Workers' comp reforms help, but state monopoly remains unsound

By ERIN SHANNON  | 
IN THE NEWS
|
Oct 12, 2012

The News Tribune in Tacoma published this column on October 12, 2012.

The recent announcement by the Department of Labor & Industries (L&I) that average workers’ compensation taxes will not increase in 2013 is good news for businesses in today’s tough economy. Unfortunately, that good news is a temporary reprieve. The current monopoly system is failing, and a 40 percent tax hike is set to begin in 2014.

To avoid the unwanted attention of the looming 10-year, 40 percent tax hike plan, much hullaballoo is being made over the no-tax year, made possible by fewer injured worker claims and the modest reforms passed in 2011 saving $300 million more than initially expected.

Here’s the real story. Injured worker claims are down 6.2 percent because more people are unemployed, not due to suddenly efficient claims management by L&I. Fewer people working mean fewer on-the-job injuries.

As for the reforms, they may be saving money, but not nearly as much as they should be.

One of the reforms is a significantly watered-down version of what the business community originally proposed.

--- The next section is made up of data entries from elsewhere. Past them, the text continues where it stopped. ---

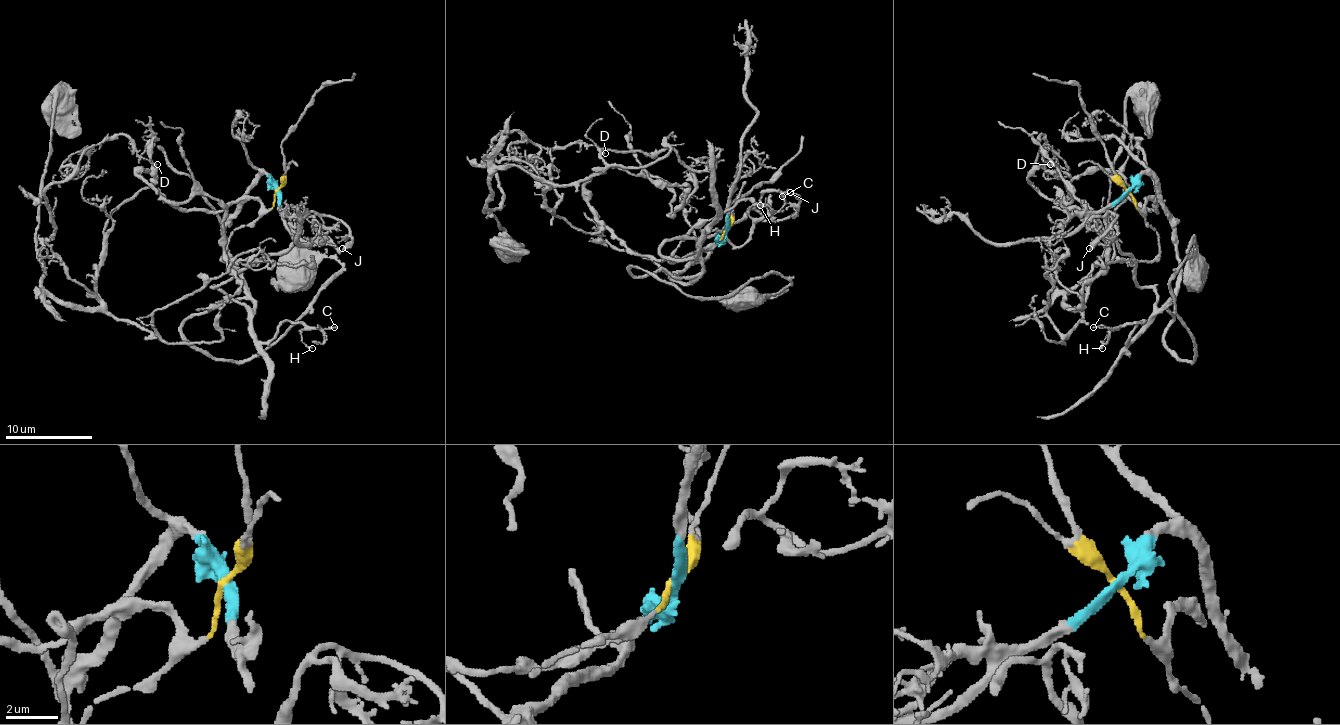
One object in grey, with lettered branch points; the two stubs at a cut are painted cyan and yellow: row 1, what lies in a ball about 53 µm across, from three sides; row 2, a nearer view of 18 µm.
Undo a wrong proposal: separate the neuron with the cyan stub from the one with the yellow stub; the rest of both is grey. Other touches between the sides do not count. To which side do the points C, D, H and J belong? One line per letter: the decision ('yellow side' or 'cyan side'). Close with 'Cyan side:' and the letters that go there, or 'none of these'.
C: cyan side
D: yellow side
H: cyan side
J: cyan side
Cyan side: C, H, J

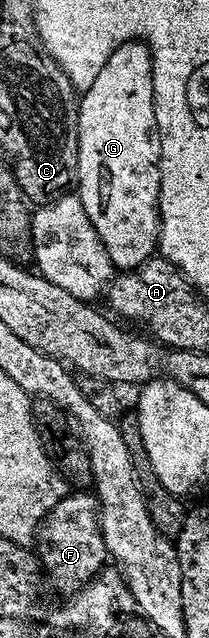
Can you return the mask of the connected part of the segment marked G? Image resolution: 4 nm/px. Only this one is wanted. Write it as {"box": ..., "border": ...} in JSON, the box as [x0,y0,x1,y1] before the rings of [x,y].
{"box":[78,40,160,269],"border":[[[128,40],[98,70],[94,86],[79,97],[78,114],[78,195],[86,210],[86,218],[98,230],[113,269],[139,268],[153,259],[160,243],[160,140],[156,134],[156,103],[152,97],[152,54],[147,44]]]}

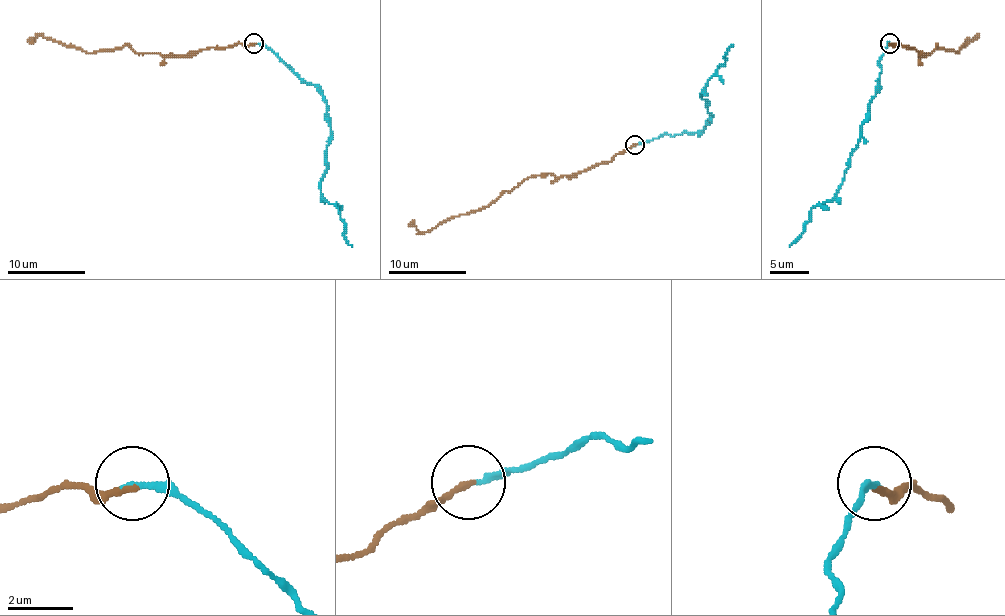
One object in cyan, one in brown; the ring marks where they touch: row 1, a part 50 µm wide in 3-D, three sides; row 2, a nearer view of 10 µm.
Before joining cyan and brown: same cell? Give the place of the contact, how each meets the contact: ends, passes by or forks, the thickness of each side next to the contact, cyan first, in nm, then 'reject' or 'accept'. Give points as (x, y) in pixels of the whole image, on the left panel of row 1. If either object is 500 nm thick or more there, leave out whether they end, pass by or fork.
(253, 43) | cyan ends | brown ends | 160/190 nm | reject

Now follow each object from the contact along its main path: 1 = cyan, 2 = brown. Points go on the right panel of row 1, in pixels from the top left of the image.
1: (889, 43), (869, 104), (869, 118), (862, 125), (862, 137), (838, 192), (811, 209), (805, 231), (789, 246)
2: (889, 43), (912, 47), (922, 55), (930, 53), (936, 45), (957, 53), (977, 35), (965, 43)

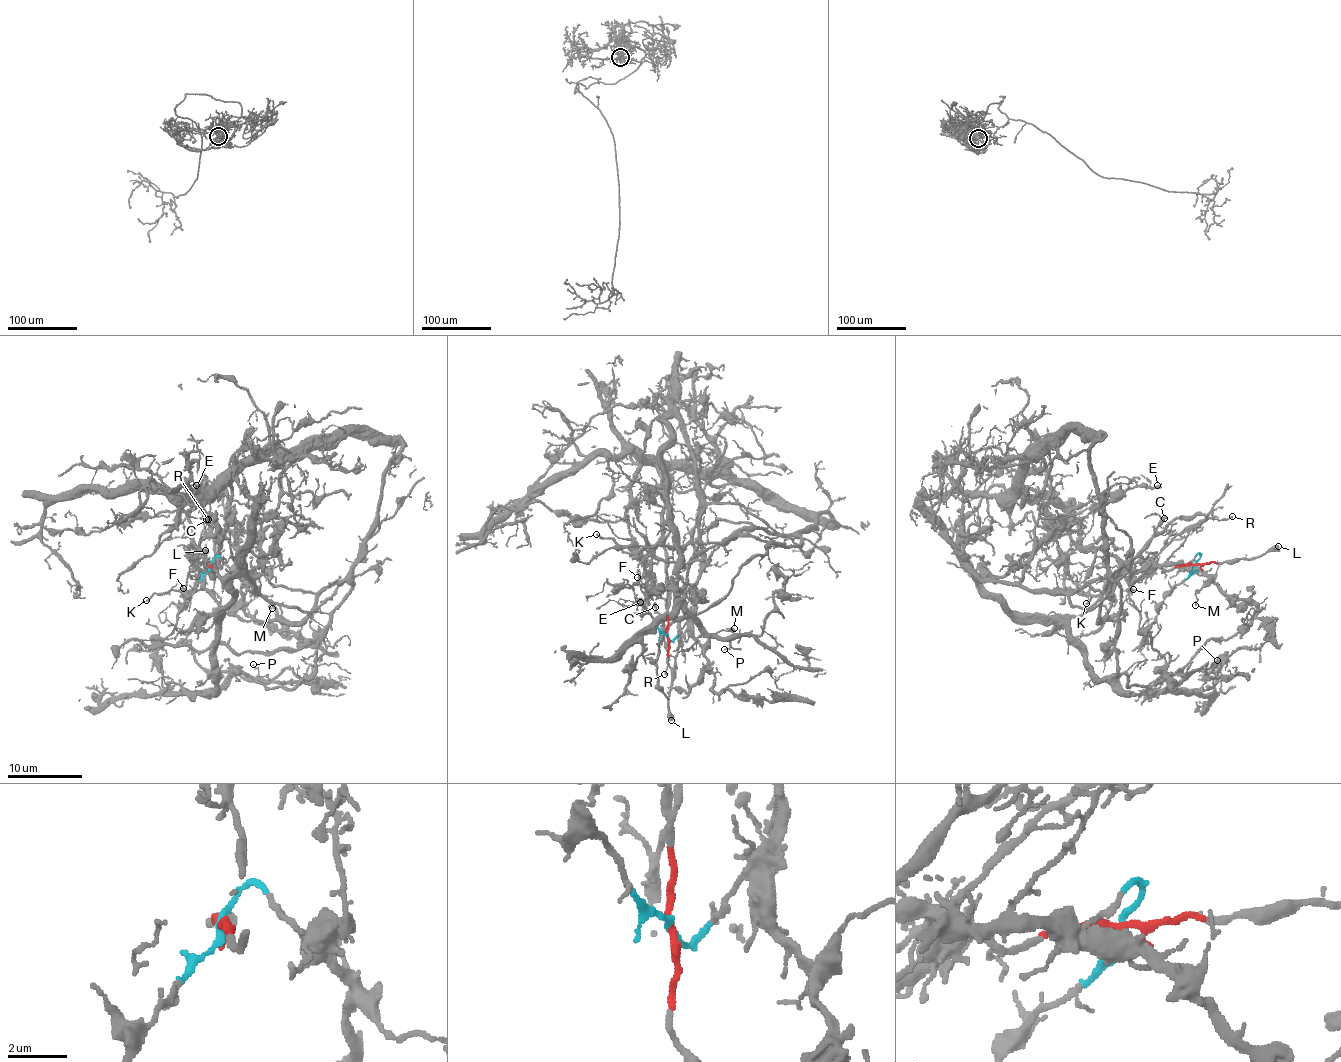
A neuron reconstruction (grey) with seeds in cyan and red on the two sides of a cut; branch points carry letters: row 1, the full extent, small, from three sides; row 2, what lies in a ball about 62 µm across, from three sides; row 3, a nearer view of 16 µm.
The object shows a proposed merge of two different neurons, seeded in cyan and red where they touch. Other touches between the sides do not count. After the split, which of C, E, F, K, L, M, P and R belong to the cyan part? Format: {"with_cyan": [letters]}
{"with_cyan": ["E", "F", "K", "M", "P"]}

Businesses urged lawmakers to allow injured workers eligible for a lifetime pension the option of voluntarily settling the nonmedical portion of their claim.

Known as a structured settlement agreement, the injured worker receives medical care for as long as treatment is needed, but agrees up front to a set amount of compensation for lost income from being unable to work. Structured settlements give injured workers control over how their claim is managed and resolved, rather than being forced to rely on a lifetime monthly pension from the state.

Since the settlements only cover the nonmedical benefits on a claim, a worker choosing this option will never be left with unmet medical needs.

In a recent presentation, L&I gave three examples of how structured settlements have already helped real people: empowering a worker to receive dental care he otherwise could not afford; assisting a worker to relocate and retire in his family’s hometown; and allowing a worker to avoid the cost of litigation and acquire the peace of mind of predictable, adequate income.

Voluntary settlement agreements are a proven solution already working in 44 states. Unlike these 44 states, however, our Legislature severely limited this money-saving option to workers age 55 and over. Washington is the only state that imposes an age restriction on voluntary settlements.

The original proposed reforms would have allowed all injured workers the settlement option.

The state’s own budget analysts estimated removing the age restriction would more than double savings for taxpayers.

Given L&I’s announcement that the weaker reforms are saving more than predicted, imagine the savings if the full reform were implemented. Giving all workers the settlement option would go a long way toward fixing our broken workers’ compensation system.

Make no mistake: The current monopoly system is failing. Despite claims that no tax hike this year, plus the savings from the 2011 reforms, show the state-run system is a success, the state monopoly remains financially unsound.

After years of warnings from the state auditor, L&I managers admit the system is approaching insolvency. L&I also says employers will face a 40 percent tax hike over the next decade, beginning in 2014. That’s in addition to the 66 percent increase imposed since 2000.

Meanwhile, Oregon employers have enjoyed a cumulative rate decrease of more than 60 percent since the state ended its monopoly 20 years ago and allowed private insurers to sell workers’ compensation insurance at competitive prices. Similarly, rates in West Virginia and Nevada have fallen 51 percent and 40 percent respectively since those states allowed private competition.

It’s increasingly clear the state’s monopoly program, one of only four left in the nation, is not working. Opening the market to private insurers is the key to real success.

If lawmakers will not let businesses buy worker protection coverage on the open market – letting normal competition set prices and reduce costs – at least they should pass legislation that expands the structured settlement option to all workers.